How humanity came from believing Creation Myths to postulating the Inflationary Big Bang Theory. The key stages in our understanding of our place in the cosmos and the people who broadened our understanding.

What do we mean by the words day, week, month, year? Who invented our calendar? When did the third millennium begin? The relation between time and astronomy.

The force that moves apples and planets. A short introduction to the ideas of Kepler and Newton that culminated with the theory of Universal Gravitation.

A look at the mathematics of a sphere with a section on sundials and the equation of time.

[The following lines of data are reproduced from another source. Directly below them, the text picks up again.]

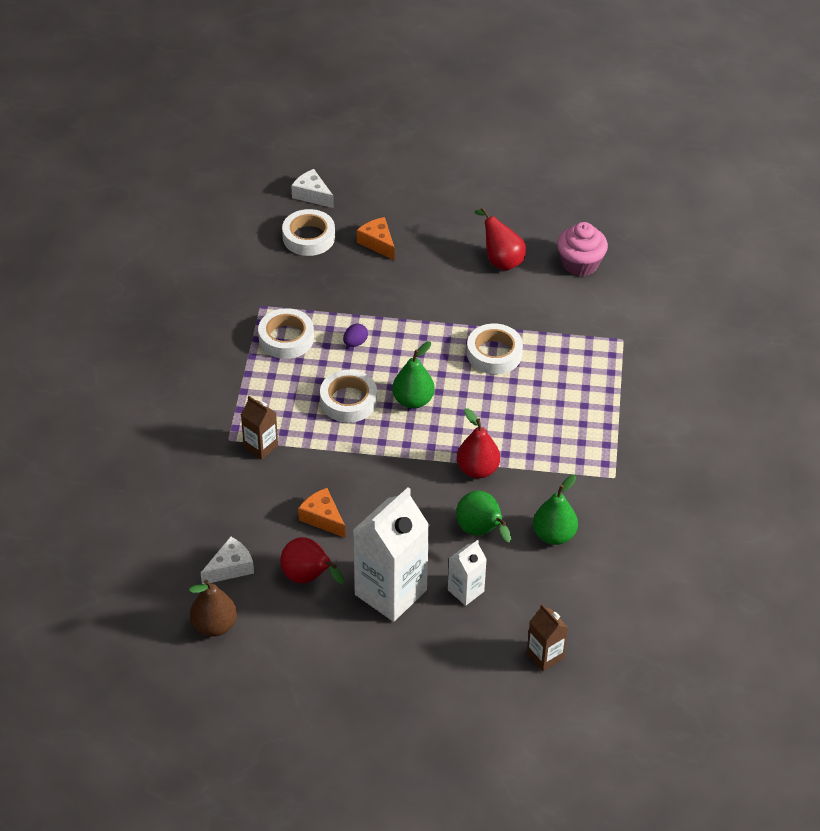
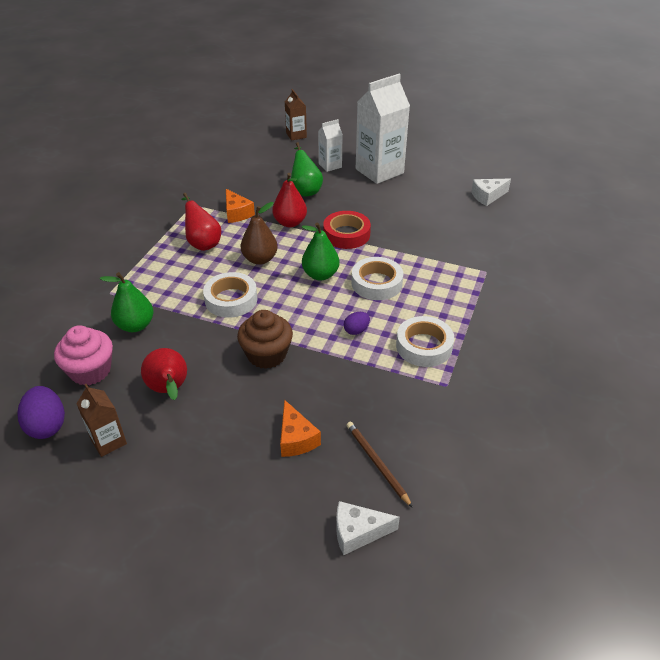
camera: 165 degrees left, 5 degrees down
(214, 625) = (499, 172): brown pear -> brown pear (260, 259)
(260, 446) = (459, 262): brown carton -> brown carton (108, 441)
(308, 578) = (433, 184): red pear -> red pear (203, 243)
(309, 237) = (377, 463): white tape -> brown pencil
(312, 195) = (358, 532): white cheese -> white cheese turned 120 degrees clockwise
(322, 518) = (416, 212): orange cheese -> orange cheese (237, 213)
(402, 464) = (346, 234): none -> red tape
(431, 304) = (266, 355): none -> brown cupcake
(554, 535) = (257, 182): green pear -> green pear (135, 325)
(581, 218) = (47, 425): none -> purple egg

External Skywatching Links

These links will open in a separate window

StarDate Online
An excellent online skywatchers' magazine featuring detailed monthly information about astronomical events.

Astronomy Picture of the Day
A different image each day with an extensive archive and explanations.

Telescope House
A London based source of astronomical equipment, telescopes, software, maps and books.

Starry Night Pro
Superb planetarium software. Simulate the sky from anywhere on the Earth and any time.